BEIRUT — Several Lebanese artists sparked controversy on social media following their performances at the Damascus Citadel Nights music festival in Syria.
Ziad Bourji, a singer originally from Baalbeck, drew the ire of internet users after he praised the Syrian army, the "wise leadership" of the regime, and paid tribute to President Bashar al-Assad on stage.
His fellow countryman Joseph Attieh, who wrapped himself in the Syrian flag at one point during his performance, also garnered criticism.
The apparent pro-regime stances did not sit well with some Lebanese internet users.
"Ziad Bourji may not know how many Lebanese have disappeared in the prisons of the Baath Party," said one Instagram user. "Shameful!" another comment read under the same video, posted on the social media platform X, formerly known as Twitter.
"Artists can compliment any country and any people, but not a regime that occupied Lebanon, kidnapped its population, which remains incarcerated in its prisons to this day, a regime that killed its people with explosive barrels," another internet user commented.

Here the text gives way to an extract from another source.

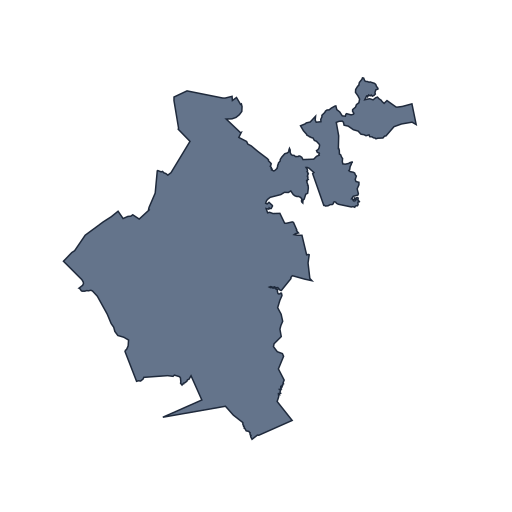 Tlapa de Comonfort, Guerrero, Mexico (orthographic projection), rotated 256°
{"feature_id": "50627088B88355080019146", "entity_name": "Tlapa de Comonfort", "entity_type": "district", "adm_level": 2, "iso_a3": "MEX", "parent_name": "Mexico", "parent_adm1": "Guerrero", "projection": "orthographic", "projection_center": [-98.572, 17.528], "detail": "fine", "context": "isolated", "style": "filled", "palette": "slate", "viewbox_px": 512, "rotation_deg": 256, "n_neighbors": 0, "source": "geoboundaries", "source_scale": "gbopen_adm2", "svg_char_len": 6131}
<svg xmlns="http://www.w3.org/2000/svg" viewBox="0 0 512 512"><g transform="rotate(256 256 256)"><path d="M317.5,95.3L305.0,81.3L303.9,78.1L297.5,67.9L275.2,81.3L272.5,82.1L270.9,81.9L269.5,80.7L267.6,76.5L267.3,77.0L264.5,78.1L263.9,78.8L263.3,81.4L263.4,83.5L262.8,84.8L262.7,87.5L261.6,88.9L255.4,92.3L235.5,97.6L225.5,99.1L221.3,100.7L216.9,100.8L212.3,102.7L209.2,108.0L205.3,112.0L199.7,110.2L196.5,107.7L196.2,106.6L195.0,105.8L163.3,109.8L163.4,111.7L162.6,113.8L163.9,116.6L165.4,117.8L161.3,141.3L159.3,146.4L160.2,148.0L157.4,152.6L156.0,153.2L152.0,152.6L150.8,152.0L148.7,153.0L149.4,153.8L149.5,155.0L150.2,155.3L150.2,156.3L151.2,158.6L152.5,159.6L152.6,161.1L155.5,164.0L129.4,168.6L122.1,126.6L117.6,190.0L107.1,195.5L97.6,202.9L95.4,202.5L94.6,203.0L93.6,202.7L92.8,203.3L91.7,202.9L91.2,203.5L88.7,204.2L87.5,206.7L86.1,207.1L86.0,207.5L84.4,207.1L83.2,207.7L83.0,207.2L81.6,207.2L79.1,207.8L81.9,214.1L81.4,215.3L87.7,251.3L109.7,241.3L114.0,244.0L116.6,244.4L115.9,245.2L116.9,245.2L116.6,245.9L116.9,246.7L117.5,246.2L118.4,246.5L119.6,247.3L120.9,246.5L120.7,248.3L121.8,248.2L122.1,249.1L122.8,249.6L122.7,248.3L123.5,248.5L123.9,250.1L124.3,250.7L125.0,250.7L125.3,251.8L126.4,251.6L128.8,253.3L141.0,250.4L152.0,258.5L154.9,258.0L158.0,253.5L163.8,251.0L166.5,252.3L171.7,261.0L179.2,261.5L182.5,263.3L186.2,266.1L193.4,266.3L200.6,264.5L207.3,268.5L211.3,271.6L212.0,271.7L213.8,271.7L214.0,270.8L213.4,270.0L213.8,268.6L214.3,268.2L217.0,268.2L218.2,269.0L218.7,268.3L218.8,267.5L219.8,267.2L220.5,266.5L220.7,264.7L221.6,263.8L221.8,262.3L222.6,261.4L222.8,262.9L222.1,264.1L221.2,264.6L221.7,266.3L221.4,266.8L220.5,267.2L220.1,269.5L217.0,271.1L216.4,272.2L225.6,284.4L226.7,284.6L228.1,286.5L221.8,297.6L218.5,304.3L221.2,302.8L236.6,304.8L244.3,307.9L244.8,307.3L244.9,305.4L265.0,305.6L266.1,301.2L267.5,298.2L268.2,300.0L268.1,302.8L270.8,301.4L271.3,301.9L279.5,300.5L280.3,299.5L280.4,293.4L280.9,291.7L291.6,289.5L293.1,282.7L295.1,279.8L295.1,277.7L299.6,277.3L298.4,279.7L299.5,280.4L298.7,280.8L298.4,282.2L300.5,284.1L301.1,284.1L304.9,281.6L303.8,279.4L304.8,278.1L307.0,279.5L308.1,280.9L309.5,283.9L309.6,295.0L310.9,299.0L309.8,302.7L310.7,305.5L306.6,307.0L304.9,308.4L303.8,310.1L303.5,311.7L302.1,313.4L300.2,314.3L298.4,313.4L297.2,313.5L296.1,314.2L298.3,314.9L299.1,315.5L299.5,316.5L303.9,319.2L304.4,321.3L309.2,323.2L311.7,323.6L312.2,323.2L312.7,323.5L315.7,323.2L316.1,323.6L316.7,323.5L316.6,323.9L317.6,324.3L317.6,325.2L318.6,324.9L320.1,325.5L320.6,325.1L322.0,325.6L322.3,326.2L323.3,326.1L323.6,326.7L325.5,325.9L326.0,326.6L327.8,326.7L329.8,326.0L329.6,327.0L328.5,328.6L323.0,332.4L322.2,330.9L288.7,334.0L288.6,334.7L287.7,335.4L287.3,338.0L287.9,340.4L287.5,342.5L288.1,343.7L289.4,344.3L289.6,345.4L288.8,346.5L287.7,346.8L286.3,348.4L280.5,360.4L280.5,362.0L279.4,363.6L280.2,364.2L280.5,365.3L280.2,366.6L281.1,367.5L283.4,367.8L283.8,368.3L283.6,369.4L284.0,370.0L283.9,369.3L284.3,368.7L285.1,368.9L286.1,368.3L286.8,369.0L287.9,369.0L288.3,368.4L288.1,367.3L286.4,366.7L285.9,365.9L287.6,366.5L289.0,365.2L287.4,366.0L287.0,364.2L285.3,364.1L288.2,363.2L288.4,362.6L290.4,364.8L290.5,369.6L291.7,370.4L296.7,370.4L300.2,373.1L302.6,373.7L304.1,371.0L306.3,370.8L309.3,372.7L310.7,372.0L312.6,371.8L313.7,370.7L315.1,367.8L316.4,366.7L317.2,367.8L320.0,369.0L322.0,370.7L322.9,370.8L323.4,372.0L324.0,372.0L323.9,369.6L323.4,368.3L323.5,364.8L324.4,362.5L326.8,362.6L329.7,363.6L331.0,363.0L333.8,362.6L334.7,361.6L338.4,362.4L340.2,362.3L340.3,361.9L352.6,365.3L366.2,366.2L366.6,369.1L366.0,372.3L364.7,373.2L361.6,373.1L359.7,376.9L355.0,381.0L352.5,385.3L348.8,387.3L347.5,390.3L346.1,391.8L346.2,395.0L344.3,395.2L343.5,397.5L342.3,398.5L341.6,400.1L340.7,400.7L340.8,402.7L339.8,407.7L341.2,409.7L341.1,411.2L348.1,421.2L348.9,429.2L348.1,439.8L344.8,443.2L365.9,444.1L365.7,434.2L366.3,428.8L366.7,427.9L375.1,420.7L373.1,417.2L375.5,415.6L376.8,415.2L378.8,413.4L380.8,412.3L380.6,410.4L379.2,407.4L381.1,404.3L381.3,399.3L384.6,402.1L384.5,402.7L383.5,402.9L385.0,404.3L383.9,405.3L383.8,406.1L384.4,406.7L382.9,407.6L383.3,409.4L384.3,411.0L385.7,410.9L388.3,412.5L388.4,414.6L389.2,414.9L391.5,413.9L393.5,413.7L394.9,412.7L397.3,408.8L397.2,407.8L398.4,406.2L398.8,404.8L399.7,403.9L402.6,403.5L403.1,402.4L401.8,401.5L399.4,398.3L396.6,396.9L396.3,395.9L393.5,393.0L390.7,392.1L386.9,393.6L383.2,394.5L379.8,392.9L378.6,390.1L376.3,388.5L374.7,385.2L373.1,384.7L370.8,385.5L370.0,384.9L369.9,382.5L372.2,378.3L371.8,377.5L370.0,376.5L371.1,373.6L375.5,372.1L378.5,369.8L382.3,369.8L382.4,369.0L381.3,364.9L380.1,362.3L380.5,360.2L379.7,358.3L378.7,357.6L376.6,354.0L375.0,353.6L372.9,351.9L370.6,351.5L371.2,346.8L373.5,346.3L377.2,347.6L372.9,341.0L373.0,337.0L372.3,335.6L371.6,330.7L366.1,332.3L361.9,334.5L360.9,334.6L359.6,336.2L358.7,336.7L358.4,337.7L357.6,338.1L356.8,339.8L354.0,340.6L352.7,342.4L348.9,344.5L348.0,344.5L345.9,343.5L344.3,342.1L343.6,340.2L341.6,340.6L340.7,342.2L340.1,342.3L339.4,341.6L338.5,341.7L338.1,338.9L336.0,335.4L338.2,324.9L340.7,324.3L342.3,322.8L342.7,321.9L342.3,321.1L342.9,318.4L344.5,317.2L344.8,315.8L345.9,314.7L348.1,314.2L350.6,314.8L352.3,314.5L350.6,313.4L349.7,313.4L349.1,312.7L348.4,311.3L348.3,308.7L345.8,305.0L343.8,302.9L342.4,302.5L340.7,300.2L339.6,299.8L338.9,299.0L337.4,298.6L336.9,298.0L336.0,297.8L334.5,295.2L334.2,293.8L335.8,291.9L336.4,292.7L337.2,291.9L338.2,292.3L339.6,291.5L340.9,292.7L342.1,292.8L342.2,293.0L345.4,291.1L346.2,291.4L347.7,290.6L357.0,283.1L364.0,278.0L366.6,275.1L369.4,274.6L375.2,268.0L379.5,271.6L379.4,270.8L396.1,260.2L394.9,265.9L395.3,270.1L397.1,274.0L399.7,277.2L404.3,278.6L407.1,278.6L406.8,277.7L414.5,275.4L412.6,270.7L416.7,271.4L416.7,264.2L417.3,262.0L432.9,229.0L430.1,214.9L426.6,214.0L398.8,211.8L397.8,211.2L383.2,219.7L357.4,193.7L355.8,190.0L357.8,188.5L359.0,186.7L360.7,185.8L360.6,184.3L362.7,181.3L362.5,180.8L341.4,173.4L329.2,164.1L327.2,163.0L326.6,163.5L320.1,151.6L325.8,146.4L324.9,144.1L325.4,141.3L324.5,136.1L332.8,133.0L329.1,125.0L326.1,116.1L317.5,95.3Z" fill="#64748b" stroke="#1e293b" stroke-width="1.5"/></g></svg>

These comments allude to the Syrian occupation of Lebanon. While 17,451 individuals are believed to have gone missing during the Lebanese Civil War, Lebanese people believe that many of them could still be in the custody of the Syrian regime or have perished in its prisons.
Relations between Beirut and Damascus are regularly the subject of controversies, with a portion of the political class refusing to normalize ties with the Bashar al-Assad regime while others argue the potential advantages, particularly economic, that such normalization could bring.
A similar sentiment is echoed among some of the online reactions to the concert, particularly among the artists who were present. Singer Carole Samaha, for example, praised the hosting of such an event "despite all the challenges that Syria has faced."
"I truly feel that we are in the right place at the right time," emphasized Syrian singer Mohammad Majzoub.
Syria was reinstated into the Arab League after being excluded for nearly twelve years due to the repression of anti-regime protests that devolved into a civil war.